■ PROBLEM TO WORK ON ■
Check every line below for the word "nove" and show those that hold it.

■ Items from a data source ■
──────

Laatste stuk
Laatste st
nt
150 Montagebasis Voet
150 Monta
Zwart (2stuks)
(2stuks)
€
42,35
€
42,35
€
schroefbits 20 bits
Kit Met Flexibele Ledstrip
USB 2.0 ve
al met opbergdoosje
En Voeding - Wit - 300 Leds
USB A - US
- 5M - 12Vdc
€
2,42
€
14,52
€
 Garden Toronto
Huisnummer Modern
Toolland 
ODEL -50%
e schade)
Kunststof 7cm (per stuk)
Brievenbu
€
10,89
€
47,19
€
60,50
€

──────

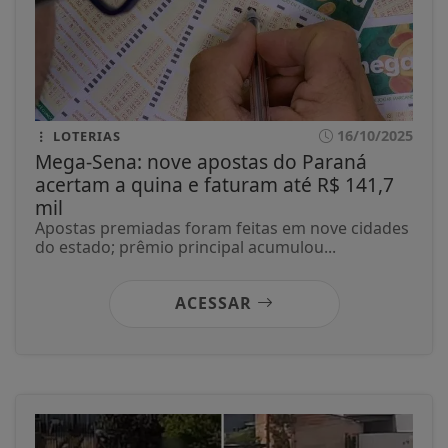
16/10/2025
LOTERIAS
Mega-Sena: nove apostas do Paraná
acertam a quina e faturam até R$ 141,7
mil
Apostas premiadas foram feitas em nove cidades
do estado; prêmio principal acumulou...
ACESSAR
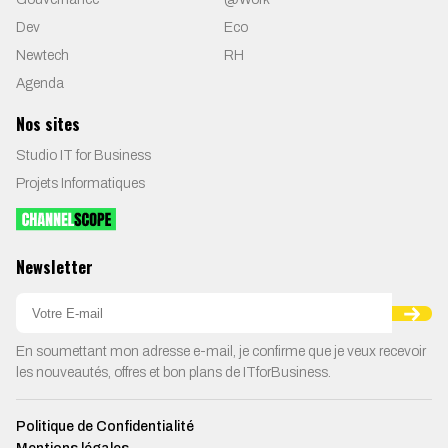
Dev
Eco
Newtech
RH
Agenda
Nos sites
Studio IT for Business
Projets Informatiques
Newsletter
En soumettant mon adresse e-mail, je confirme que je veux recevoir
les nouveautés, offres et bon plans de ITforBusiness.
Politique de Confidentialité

──────

■ SOLUTION TO THE EXERCISE ■
Mega-Sena: nove apostas do Paraná
Apostas premiadas foram feitas em nove cidades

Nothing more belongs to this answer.